» **Passage provided**
It amazes me that the rest of the baseball establishment hasn't caught on to Billy Beane's management style and there lies my main problem with this book. Lewis is so enthralled with Beane that he makes it seem that the rest of the baseball world is comprised of a bunch of rubes just waiting to have their pockets picked by the A's. I think the A's have done a fine job and there is no doubt that Beane is the GM of the hour but time will tell if a team run with his system will be able to hang in there with the big-money boys.
That said I recommend the book to all baseball nerds because it is entertaining as hell, well written and it will make you think about some of the long held assumptions about the game.

Rating: 5 stars
Summary: Question Everything!!
Review: Obivously, as a baseball fan, this is required reading for anyone wondering about how things work behind the scenes. We get interesting portraits of Scott Hatteberg and Chad Bradford, players who every other team thought were worthless, but are helping the A's win games. Additionally, it will be interesting to see how Jeremy Brown and the other draft picks discussed in the book pan out in the future. Throwing money at big name ballplayers is not a surefire way to win ball games (as Texas, the Mets and countless other teams know). People have been doing things in baseball for so long that it's hard for some to do it any other way. Hopefully, this book will inspire other teams to spend their money more wisely, which might revive the average fan's interest in a sport that is wildly unfair. As a teacher, I think Billy Beane's reexamination of how things are done could also help school districts as well. In times of great financial hardship, school districts should really EXAMINE what they spend their money on. Like the Oakland A's, they could get more bang for their buck if they learned to think in different ways.

Rating: 5 stars
Summary: Forget Everything You've Been Told About Baseball
Review: I admit as I read this book I was a little disturbed. As a baseball fan, you want to believe that the closer and clutch hitter are of vital importance to the game, but not in the view of Billy Beane. A seemingly callous view of almost every romantic role in baseball leaves you wondering throughout the book, unable to put it down. This book sheds some light on one of the most intriguing mysteries of baseball, how do the cash strapped Oakland Athletics keep winning?

This book has something for everyone. It involves a lot of mathematics and statistics, but not to worry. I have a C- math student throughout high school, yet Michael Lewis' storytelling and explanations even made me understand. A must-read for baseball diehards who are ready to here a view completely opposite from everything they've ever been told about the game.

Rating: 5 stars
Summary: Much More Than a Sports Book
Review: Michael Lewis was great in getting access to Billy Beane and his staff. He does a great job is weaving a business and baseball story together. I love Billy for his passion and commitment to his method, never wavering in his goal. Ownership of the A's are very lucky to have a Billy Beane navigating the A's in this time of tremendous fiscal turmoil in baseball. Read it for every reason you would read both a baseball and business book.

Stored data entries:
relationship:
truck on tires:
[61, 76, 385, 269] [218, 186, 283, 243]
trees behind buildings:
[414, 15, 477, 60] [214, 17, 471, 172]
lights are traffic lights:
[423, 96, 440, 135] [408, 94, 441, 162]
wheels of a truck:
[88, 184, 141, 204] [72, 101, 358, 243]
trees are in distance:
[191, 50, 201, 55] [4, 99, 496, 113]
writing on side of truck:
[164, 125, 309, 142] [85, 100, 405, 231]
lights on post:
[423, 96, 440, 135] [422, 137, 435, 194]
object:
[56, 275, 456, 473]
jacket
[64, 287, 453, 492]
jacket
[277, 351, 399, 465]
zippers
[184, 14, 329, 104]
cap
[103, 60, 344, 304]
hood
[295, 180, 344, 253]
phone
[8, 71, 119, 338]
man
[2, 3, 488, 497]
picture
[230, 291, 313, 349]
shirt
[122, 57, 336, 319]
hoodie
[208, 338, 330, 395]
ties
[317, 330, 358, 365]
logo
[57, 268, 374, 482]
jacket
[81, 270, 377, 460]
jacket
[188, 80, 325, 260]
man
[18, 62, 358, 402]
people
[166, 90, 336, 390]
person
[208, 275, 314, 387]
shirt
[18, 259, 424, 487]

» **Exercise 1**
Reproduce the passage of the book reviews from "It amazes me" up to and including "assumptions about the game.", word for word.
» **Exercise 2**
In the book reviews, which two players does the review titled "Question Everything!!" portray as ones every other team thought were worthless?
» **Exercise 3**
Carry the book reviews forward, picking up after their final sentence.

» **Task response 1**
It amazes me that the rest of the baseball establishment hasn't caught on to Billy Beane's management style and there lies my main problem with this book. Lewis is so enthralled with Beane that he makes it seem that the rest of the baseball world is comprised of a bunch of rubes just waiting to have their pockets picked by the A's. I think the A's have done a fine job and there is no doubt that Beane is the GM of the hour but time will tell if a team run with his system will be able to hang in there with the big-money boys.
That said I recommend the book to all baseball nerds because it is entertaining as hell, well written and it will make you think about some of the long held assumptions about the game.

» **Task response 2**
Scott Hatteberg and Chad Bradford.

» **Task response 3**
Rating: 3 stars
Summary: Entertaining read, but may not be very enlightening to some.
Review: Lewis is a gifted writer who draws attention the great things that Billy Beane has accomplished in Oakland. This is really the first time that Beane has been given the credit he deserves in the mainstream, and it is long overdue.

When discussing Beane's player evaluation techniques, Lewis outlines a field of study known as "sabermetrics." For anyone who has not yet been exposed to sabermetrics or has only a passing familiarity with the subject, this will be an eye-opening book and could change the way you view the game of baseball. Many of the things you thought you knew about baseball will be proven incorrect, and you will be introduced to a number of new concepts that you will undoubtedly use in the future.

On the other hand, for anyone who is already quite familiar with sabermetrics (and more specifically, Billy Beane), you will not get much out of this book. Chapters 2, 5, and 9 will be informative, but the rest is either filler or a review of concepts you already know. You won't regret reading the book, but it may not be a particularly memorable one for you (it wasn't for me, hence the three stars). For people in this situation, it would be fine to wait for the book to come out in paperback and save a few bucks.

Overall, I would recommend reading Moneyball, but don't set your expectations too high if you're already familiar with the subject matter.

Rating: 5 stars
Summary: Billy Beane's Teams always Wins
Review: I loved this book. You really get an inside look of how the small market team works. The Oakland A's are changing the way baseball works and this book explains why and how. If you are a baseball fan who loves to see the underdog win, this is the perfect book for you.

Rating: 5 stars
Summary: BeaneBall....The look of the future?
Review: I consider myself a baseball fan. However, I indulge my interest by following the Boston Red Sox, which is to say that I have a love/hate relationship with the game depending on how things are going with the Old Towne Team. Recently a friend put me on to this book and I am eternally grateful for the recommendation as things have been going on in baseball that I have been blissfully unaware of and finding out about them was both entertaining and informative.

The recent success of the Oakland Athletics is something I knew about, if for no other reason than they raised hell with Boston's efforts to secure a wild card spot. Billy Beane? Never heard of him. Not as a baseball player (not many others did either) or as GM of the Oakland A's.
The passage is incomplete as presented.